The Guardian profiles Hanya Yanagihara, the author of A Little Life and editor of T: The New York Times Style Magazine. Yanagihara says that besides health care, she decided to take a job with the Times because the collaborative nature of working at a magazine balances out the effects of working on a novel. “Fiction writing is so interior and makes you into an awful person in a lot of ways,” she explains. “The private . . . becomes much more sharply private when you have a job, especially one that’s in the world. It reminds you on a daily basis of what people sound like, how they move, what their concerns are, how they think.”
A former Vice producer is suing the company after being sexually assaulted while on assignment. Saher Shakir was working with a film crew to cover a soccer game in Algiers when she was groped by a group of men outside the stadium. According to two coworkers who witnessed the assault, “Shakir returned to the U.S. shaken and fearful that speaking about the incident or asking the company for assistance in dealing with the trauma would threaten her job.”
“Very often, women in fiction are held up as either bitter enemies or as complete BFFs. Neither of those portrayals is very complicated, very interesting, or very true,” Celeste Ng tells the Los Angeles Review of Books. “Much more common — and to my mind, interesting — is the middle ground, in which we find ourselves both drawn to and troubled by another person.”
Jeet Heer explains why Kevin Williamson’s Wall Street Journal essay about being fired from The Atlantic “is, from top to bottom, bullshit.”
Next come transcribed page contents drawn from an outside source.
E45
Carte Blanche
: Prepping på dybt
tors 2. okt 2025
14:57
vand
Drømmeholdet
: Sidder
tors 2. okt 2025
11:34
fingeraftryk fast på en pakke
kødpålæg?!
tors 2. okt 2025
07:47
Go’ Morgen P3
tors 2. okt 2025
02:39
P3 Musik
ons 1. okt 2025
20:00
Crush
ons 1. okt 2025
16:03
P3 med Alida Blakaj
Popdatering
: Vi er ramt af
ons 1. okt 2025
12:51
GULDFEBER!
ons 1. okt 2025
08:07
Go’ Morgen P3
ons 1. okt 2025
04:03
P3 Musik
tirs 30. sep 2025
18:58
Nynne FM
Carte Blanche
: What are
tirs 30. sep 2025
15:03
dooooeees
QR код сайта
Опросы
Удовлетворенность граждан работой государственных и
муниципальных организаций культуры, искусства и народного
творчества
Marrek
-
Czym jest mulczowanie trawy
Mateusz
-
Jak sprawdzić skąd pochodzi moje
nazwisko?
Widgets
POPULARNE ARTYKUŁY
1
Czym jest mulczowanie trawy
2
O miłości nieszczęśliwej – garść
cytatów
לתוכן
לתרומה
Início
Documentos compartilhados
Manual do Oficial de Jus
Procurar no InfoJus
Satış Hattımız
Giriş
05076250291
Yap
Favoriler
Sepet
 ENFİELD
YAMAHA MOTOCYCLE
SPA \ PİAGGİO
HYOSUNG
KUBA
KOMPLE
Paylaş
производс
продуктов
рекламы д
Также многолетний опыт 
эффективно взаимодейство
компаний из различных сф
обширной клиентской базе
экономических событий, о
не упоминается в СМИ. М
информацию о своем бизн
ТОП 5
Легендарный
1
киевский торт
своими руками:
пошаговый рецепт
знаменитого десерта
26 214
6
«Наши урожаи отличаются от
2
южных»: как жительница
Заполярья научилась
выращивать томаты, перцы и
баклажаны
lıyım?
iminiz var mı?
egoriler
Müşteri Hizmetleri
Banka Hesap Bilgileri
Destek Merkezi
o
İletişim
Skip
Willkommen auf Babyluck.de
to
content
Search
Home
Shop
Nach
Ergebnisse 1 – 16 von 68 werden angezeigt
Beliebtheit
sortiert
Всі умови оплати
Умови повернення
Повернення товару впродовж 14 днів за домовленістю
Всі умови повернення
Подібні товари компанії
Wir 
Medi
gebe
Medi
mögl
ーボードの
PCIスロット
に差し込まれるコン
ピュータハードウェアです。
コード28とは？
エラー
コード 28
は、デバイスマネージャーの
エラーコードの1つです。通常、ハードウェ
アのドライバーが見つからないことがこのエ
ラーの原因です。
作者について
New York Times editorial page director James Bennet talks toPolitico about the role of politics in journalism, Trump’s effect on the press, and handling criticism of his section’s writers, which can often be found on social media. “It’s really hard, I find, in this environment to sort out the signal and the noise,” he said. “What is the important reaction, response, counterargument that we should be hearing? And are those readers, you know, real readers, or are they just people performing for each other on social media? And, again, I don’t want to sound like I’m—you can’t dismiss it. You can’t just say, ‘Oh, they’re all a bunch of jackasses,’ because they’re not. But some of them are jackasses.”